NASDAQ:KHC Technical Levels and Market Action
The stock has been stuck in a bearish channel, breaking down from $27.97 to the current $26.02, only slightly above its 52-week low of $25.44. Resistance is heavy at $30, aligning with analyst average targets, while any break below $25 risks testing deeper lows last seen in pandemic-driven selloffs. Volume spiked to 43.3 million shares on the split news, nearly three times the average daily turnover, showing the intensity of selling pressure. The market cap has been compressed by nearly $12 billion in a year, reflecting not just macro headwinds but also skepticism about management’s strategy.
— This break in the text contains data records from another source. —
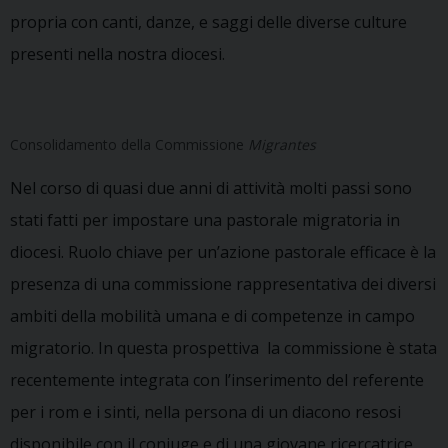
propria con canti, danze, e saggi delle diverse culture
presenti nella nostra diocesi.
Consolidamento della Commissione
Migrantes
Nel corso di quasi due anni di attività molti passi sono
stati fatti per impostare una pastorale migratoria in
diocesi. Ruolo chiave per un’azione pastorale efficace è la
presenza di una commissione rappresentativa dei diversi
ambiti della mobilità umana e di competenze in campo
migratorio. In questa prospettiva la commissione è stata
recentemente integrata con l’inserimento del referente
per i rom e i sinti, nella persona di un diacono resosi
disponibile con il coniuge e di una giovane ricercatrice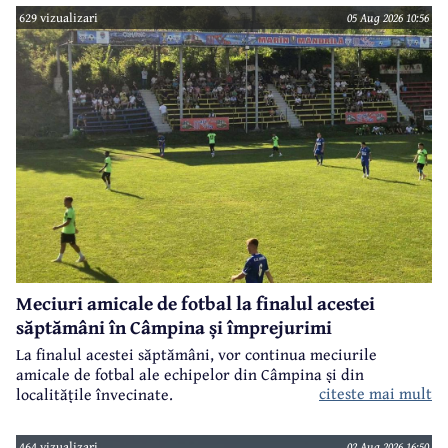
629 vizualizari
05 Aug 2026 10:56
Meciuri amicale de fotbal la finalul acestei
săptămâni în Câmpina și împrejurimi
La finalul acestei săptămâni, vor continua meciurile
amicale de fotbal ale echipelor din Câmpina și din
citeste mai mult
localitățile învecinate.
464 vizualizari
02 Aug 2026 16:50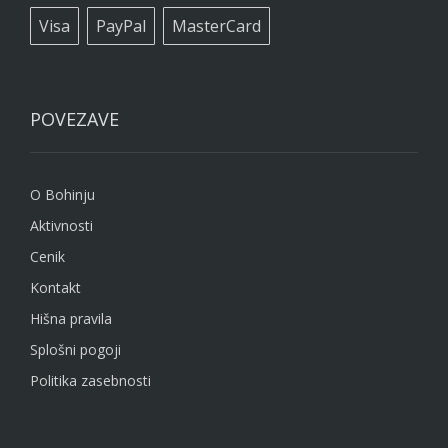
Visa
PayPal
MasterCard
POVEZAVE
O Bohinju
Aktivnosti
Cenik
Kontakt
Hišna pravila
Splošni pogoji
Politika zasebnosti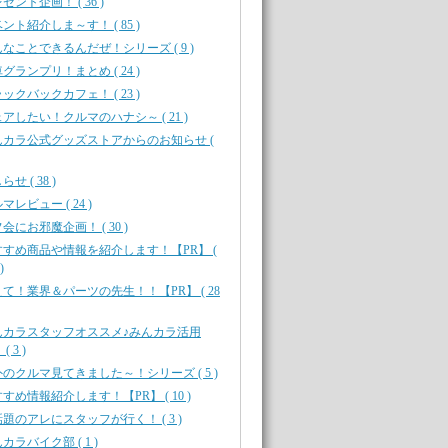
ゼント企画！ ( 36 )
ント紹介しま～す！ ( 85 )
なことできるんだぜ！シリーズ ( 9 )
グランプリ！まとめ ( 24 )
ックバックカフェ！ ( 23 )
アしたい！クルマのハナシ～ ( 21 )
んカラ公式グッズストアからのお知らせ (
せ ( 38 )
マレビュー ( 24 )
会にお邪魔企画！ ( 30 )
すすめ商品や情報を紹介します！【PR】 (
)
て！業界＆パーツの先生！！【PR】 ( 28
んカラスタッフオススメ♪みんカラ活用
( 3 )
のクルマ見てきました～！シリーズ ( 5 )
すめ情報紹介します！【PR】 ( 10 )
題のアレにスタッフが行く！ ( 3 )
カラバイク部 ( 1 )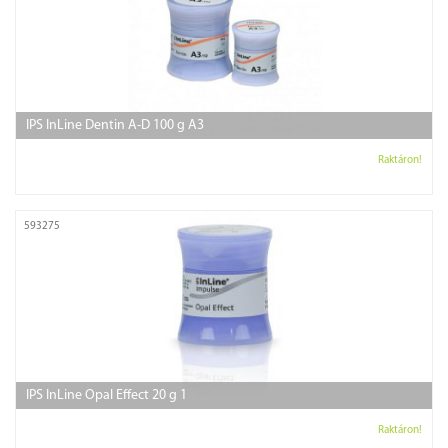
IPS InLine Dentin A-D 100 g A3
Raktáron!
593275
IPS InLine Opal Effect 20 g 1
Raktáron!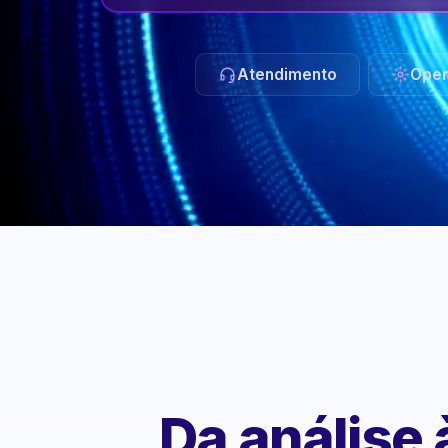
Atendimento
Oper
Da análise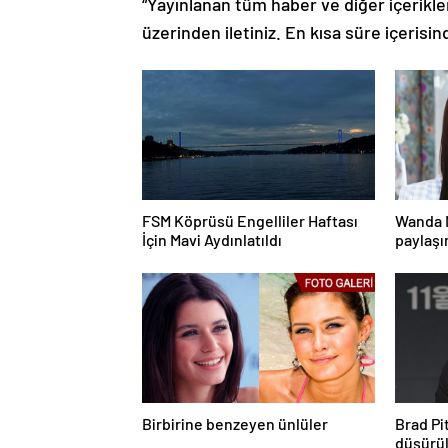
“Yayınlanan tüm haber ve diğer içerikler i
üzerinden iletiniz. En kısa süre içerisin
FSM Köprüsü Engelliler Haftası
Wanda 
İçin Mavi Aydınlatıldı
paylaşı
bazen g
Birbirine benzeyen ünlüler
Brad Pi
düşürü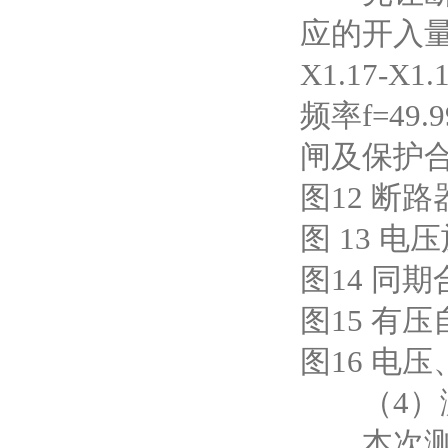
应的开入量施
X1.17-X
频率f=4
闸及保护合
图12 断
图 13 电
图14 同
图15 有
图16 电
（4）
本次测试对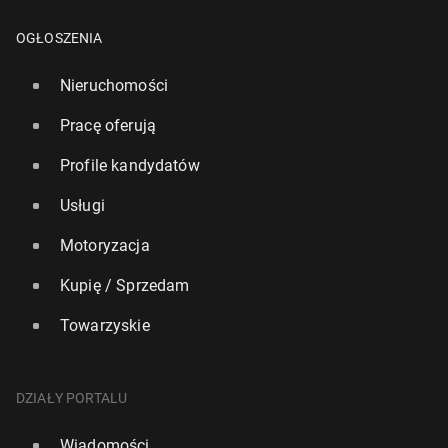
OGŁOSZENIA
Nieruchomości
Pracę oferują
Profile kandydatów
Usługi
Motoryzacja
Kupię / Sprzedam
Towarzyskie
DZIAŁY PORTALU
Wiadomości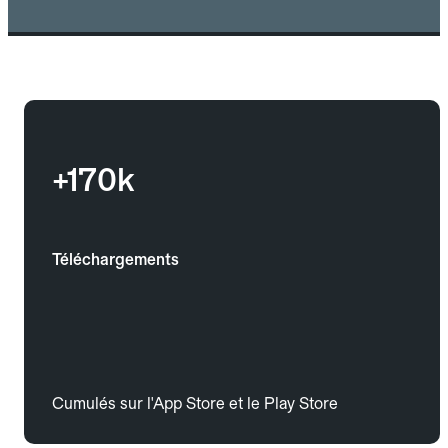
+170k
Téléchargements
Cumulés sur l'App Store et le Play Store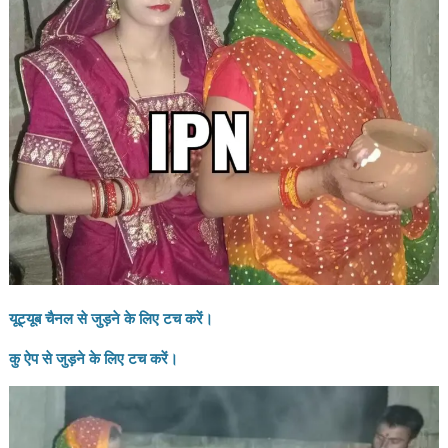
यूट्यूब चैनल से जुड़ने के लिए टच करें।
कु ऐप से जुड़ने के लिए टच करें।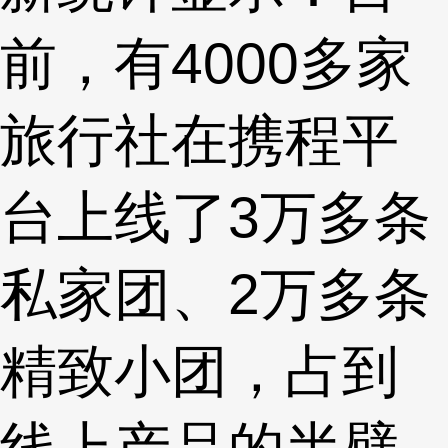
前，有4000多家
旅行社在携程平
台上线了3万多条
私家团、2万多条
精致小团，占到
线上产品的半壁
Final Assessment on NASDAQ:KHC
The Kraft Heinz Company remains at a crossroads. It trades at depressed multiples, offers one of the highest dividends in consumer staples, and holds iconic brands that dominate their categories. Yet its decision to split into two public companies brings execution risk, cost dis-synergies, and questions about whether this truly solves structural underinvestment in its brands. At $26 per share, the stock looks cheap relative to peers, but sentiment is fragile and the burden of proof lies squarely with management. The dividend, Warren Buffett’s stake, and the valuation gap are the key supports preventing further collapse. If execution post-spin is strong, NASDAQ:KHC could rebound toward the $30–$36 range, but without clear delivery, investors may continue to treat it as a value trap despite the 6% yield.